Savini: una cocktail list con Milano nel cuore

Per chi non si è arreso e ancora si ostina a cercarla, a scovare quell’identità di Milano un tempo talmente vigorosa da portare alla costruzione del Duomo e oggi sommersa dall’abbondanza impersonale; per tutti coloro che vagano tra le “cose milanesi” all’affamata ricerca di qualcosa ancora capace di raccontare la Milano autentica: sappiate che qualche speranza ancora c’è.

Sono i tentativi realistici e solidi come quello del Savini a mantenere fervida la certezza che una Milano degna di questo nome ancora esista, tenuta in vita da quei pochi spiragli d’aria che ancora le sono concessi.

Lo storico locale di Milano ha assistito al rapidissimo cambiamento della città e ha sillabato il suo tempo con la cadenza dei passi che hanno attraversato la Galleria. C’erano uomini d’affari e nobildonne, ma anche cittadini che alzavano lo sguardo a contemplare quanto fosse bella la loro cattedrale. Passavano le carrozze e le prime automobili, le signore con gli ombrellini e gli uomini con il cilindro e il bastone. Di giorno risuonavano le voci di chi parlava e si salutava. E poi, ogni tanto, si assisteva a quel fermento che ruotava intorno al Teatro alla Scala.

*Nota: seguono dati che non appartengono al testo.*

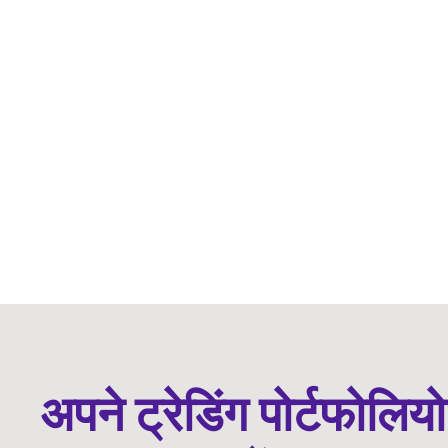
अपने ट्रेडिंग पोर्टफोलिय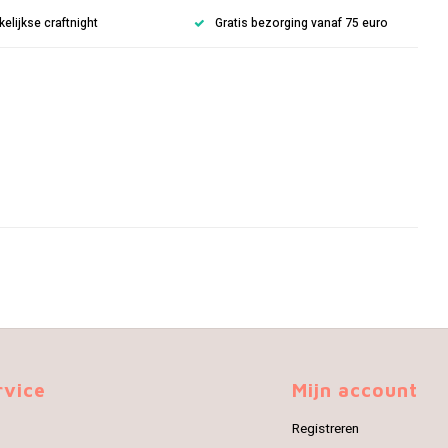
lijkse craftnight
Gratis bezorging vanaf 75 euro
rvice
Mijn account
Registreren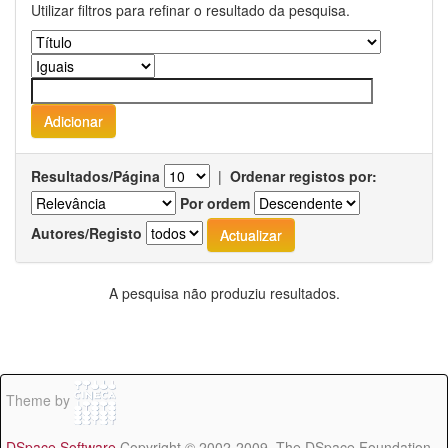
Utilizar filtros para refinar o resultado da pesquisa.
Resultados/Página
|
Ordenar registos por:
Por ordem
Autores/Registo
A pesquisa não produziu resultados.
Theme by
DSpace Software
Copyright © 2002-2009 The DSpace Foundation -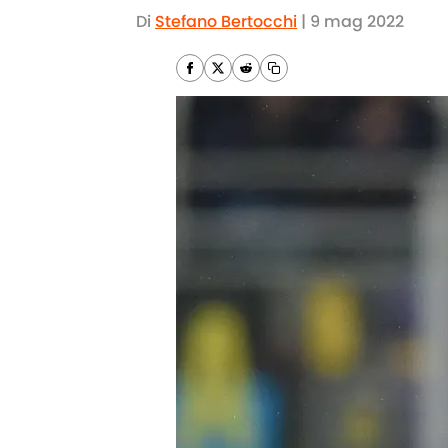
Di
Stefano Bertocchi
|
9 mag 2022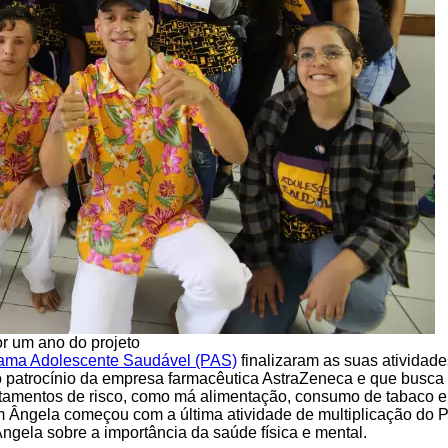
r um ano do projeto
ama Adolescente Saudável (PAS)
finalizaram as suas atividad
 o patrocínio da empresa farmacêutica AstraZeneca e que busca 
tamentos de risco, como má alimentação, consumo de tabaco e á
 Ângela começou com a última atividade de multiplicação do P
gela sobre a importância da saúde física e mental.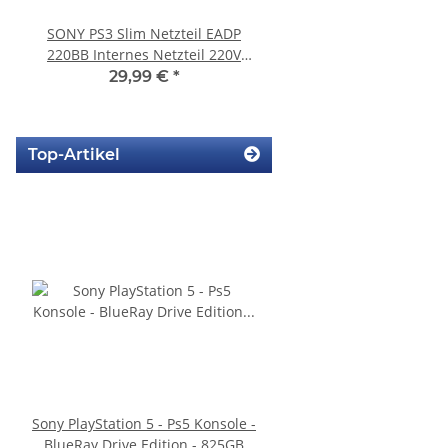
SONY PS3 Slim Netzteil EADP
SONY PS3 Slim Netzte
220BB Internes Netzteil 220V
185AB Internes Netzt
gebraucht
gerbaucht
29,99 €
*
29,99 €
*
Top-Artikel
Sony PlayStation 5 - Ps5 Konsole -
Trigger Buttons Ersatz
BlueRay Drive Edition - 825GB
Xbox One Elite Game C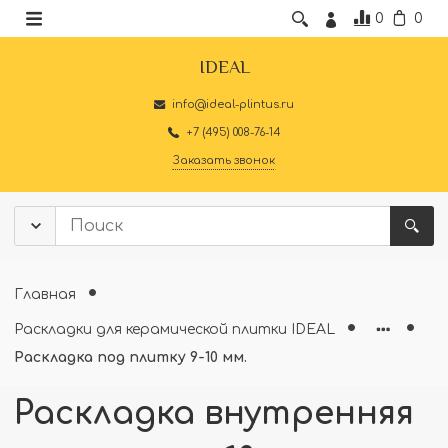
0
0
IDEAL
info@ideal-plintus.ru
+7 (495) 008-76-14
Заказать звонок
Главная
Раскладки для керамической плитки IDEAL
Раскладка под плитку 9-10 мм.
Раскладка внутренняя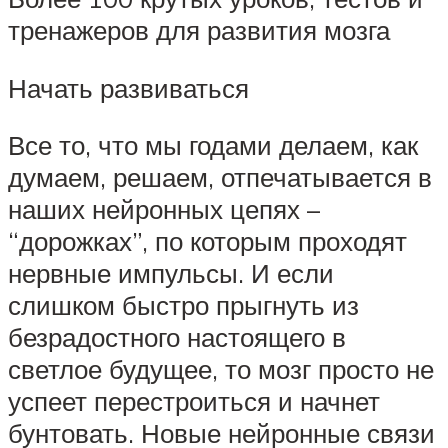
тренажеров для развития мозга
Начать развиваться
Все то, что мы годами делаем, как
думаем, решаем, отпечатывается в
наших нейронных цепях –
“дорожках”, по которым проходят
нервные импульсы. И если
слишком быстро прыгнуть из
безрадостного настоящего в
светлое будущее, то мозг просто не
успеет перестроиться и начнет
бунтовать. Новые нейронные связи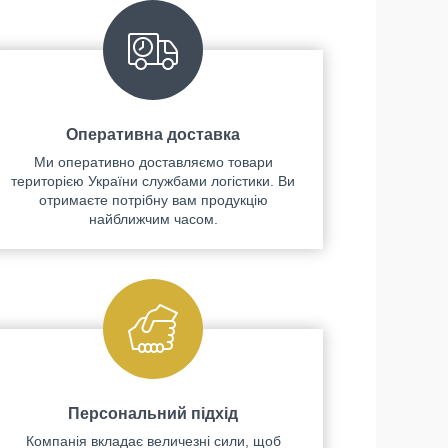
Оперативна доставка
Ми оперативно доставляємо товари
територією України службами логістики. Ви
отримаєте потрібну вам продукцію
найближчим часом.
Персональний підхід
Компанія вкладає величезні сили, щоб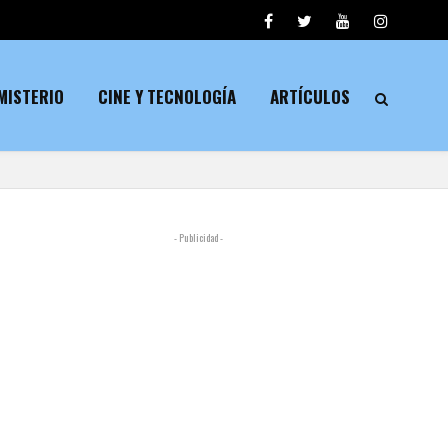
MISTERIO
CINE Y TECNOLOGÍA
ARTÍCULOS
- Publicidad -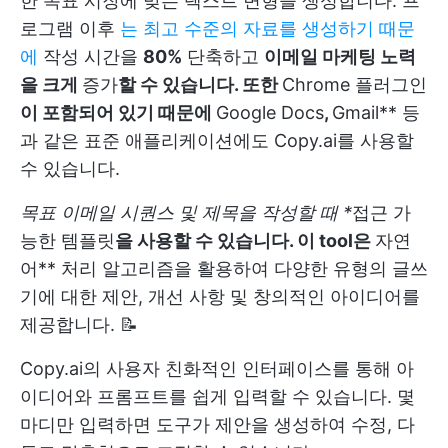
한 목표 시장에 맞는 텍스트 변형을 생성합니다. 프
로그램 이후
는 최고 수준의 자료를 생성하기 때문
에
작성 시간을
80%
단축하고
이메일 마케팅 노력
을 크게
증가
할 수 있습니다. 또한
Chrome 플러그인
이 포함되어 있기 때문에
Google Docs
,
Gmail** 등
과 같은 표준 애플리케이션에도 Copy.ai를 사용할
수 있습니다.
목표 이메일 시퀀스 및 제목을 작성할 때 *
접근 가
능한 템플릿
을 사용할 수 있습니다. 이 tool은
자연
어** 처리 알고리즘을 활용하여 다양한 유형의 글쓰
기에 대한 제안, 개선 사항 및 창의적인 아이디어를
제공합니다. 📝
Copy.ai의 사용자 친화적인 인터페이스를 통해 아
이디어와 프롬프트를 쉽게 입력할 수 있습니다. 몇
마디만 입력하면 도구가 제안을 생성하여 수정, 다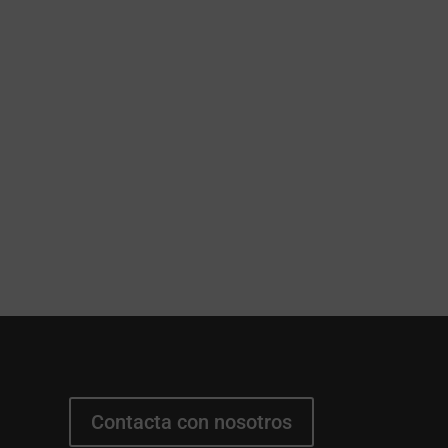
Contacta con nosotros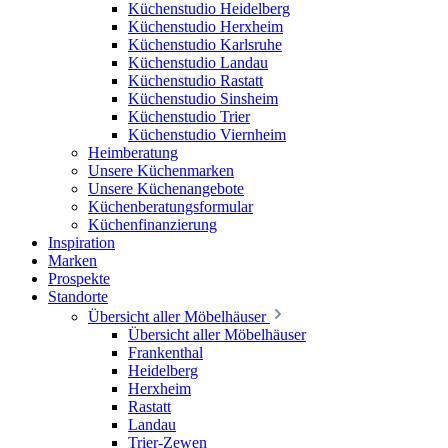
Küchenstudio Heidelberg
Küchenstudio Herxheim
Küchenstudio Karlsruhe
Küchenstudio Landau
Küchenstudio Rastatt
Küchenstudio Sinsheim
Küchenstudio Trier
Küchenstudio Viernheim
Heimberatung
Unsere Küchenmarken
Unsere Küchenangebote
Küchenberatungsformular
Küchenfinanzierung
Inspiration
Marken
Prospekte
Standorte
Übersicht aller Möbelhäuser
Übersicht aller Möbelhäuser
Frankenthal
Heidelberg
Herxheim
Rastatt
Landau
Trier-Zewen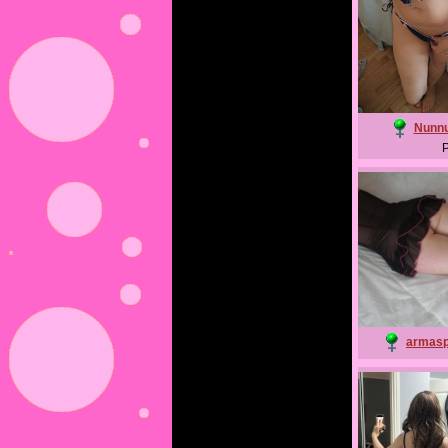
Nunn
P
armasp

Il Savini era lì, dal 1867, e partecipava alla vita di Milano. Ne mostrava la parte più chic, quella dove spesso si avvicendavano pellicce e stole pregiate, di ritorno dall’opera. Ha accolto giganti come Verdi, Puccini, Mascagni, Toscanini, Verga e D’Annunzio. Il Savini ha assorbito tutto questo e ne ha respirato l’aria, fino a gemellare la propria storia con quella di Milano e del Teatro alla Scala.

Per questo, quando nel 2018 il Savini ha deciso di creare una Cocktail List inedita rivisitando in chiave personale i grandi classici, ha scavato nelle profondità della tradizione milanese e dei personaggi che hanno animato la Scala. E ad essi si è ispirata. In collaborazione con il team I Maestri del Cocktail, è stata generata la prima Signature Cocktail list del Savini con lo scopo di raccontare Milano e affermare la propria identità. Un lavoro lungo, che è costato la fatica di svariate prove in cui differivano gli ingredienti o anche semplicemente il loro minuzioso equilibrio. Ne è risultata una sinfonica composizione milanese, rappresentata da ingredienti legati al capoluogo lombardo e da nomi che rendono omaggio ai suoi personaggi. Qualche esempio? Certamente il N°7, che prende il nome dal tavolo a cui si recava abitualmente Maria Callas, vicino alla finestra che dava sulla Galleria. Oppure il Salieri, omonimo del compositore che per primo al mondo inaugurò la Scala e oggi drink progettato sulla base del Negroni, archetipo della miscelazione italiana. E poi il Norma, caratterizzato dall’intensità aromatica della liquirizia e dalla freschezza erbacea che ricorda il bosco in cui è ambientata l’opera; o il Madama Butterfly, che ripropone nei suoi ingredienti l’unione tra America del Nord e Asia. Curioso è il cocktail 1815, anno in cui Ausano Ramazzotti a Milano creò il noto liquore, che in questo drink costituisce la base alcolica. Il più identitario è forse il Savini Cocktail: parte dall’idea di uno Spritz, si dota di Campari, aggiunge Rabarbaro Zucca e si impreziosisce di un’acqua di zafferano.

Non ci sono effetti speciali e non c’è voglia di stupire con voli pindarici di sapori o di sensazioni. C’è tanta compostezza e tanta eleganza, riscontrate in una precisione di esecuzione puntuale e discreta. La sua caratteristica distintiva è la classe e la sua forza è quella fedeltà alla propria storia. Trattiene ed esprime quel savoir faire rubato, negli anni, alla Milano che fu. E che, a cercare molto ma molto bene, forse da qualche parte c’è ancora.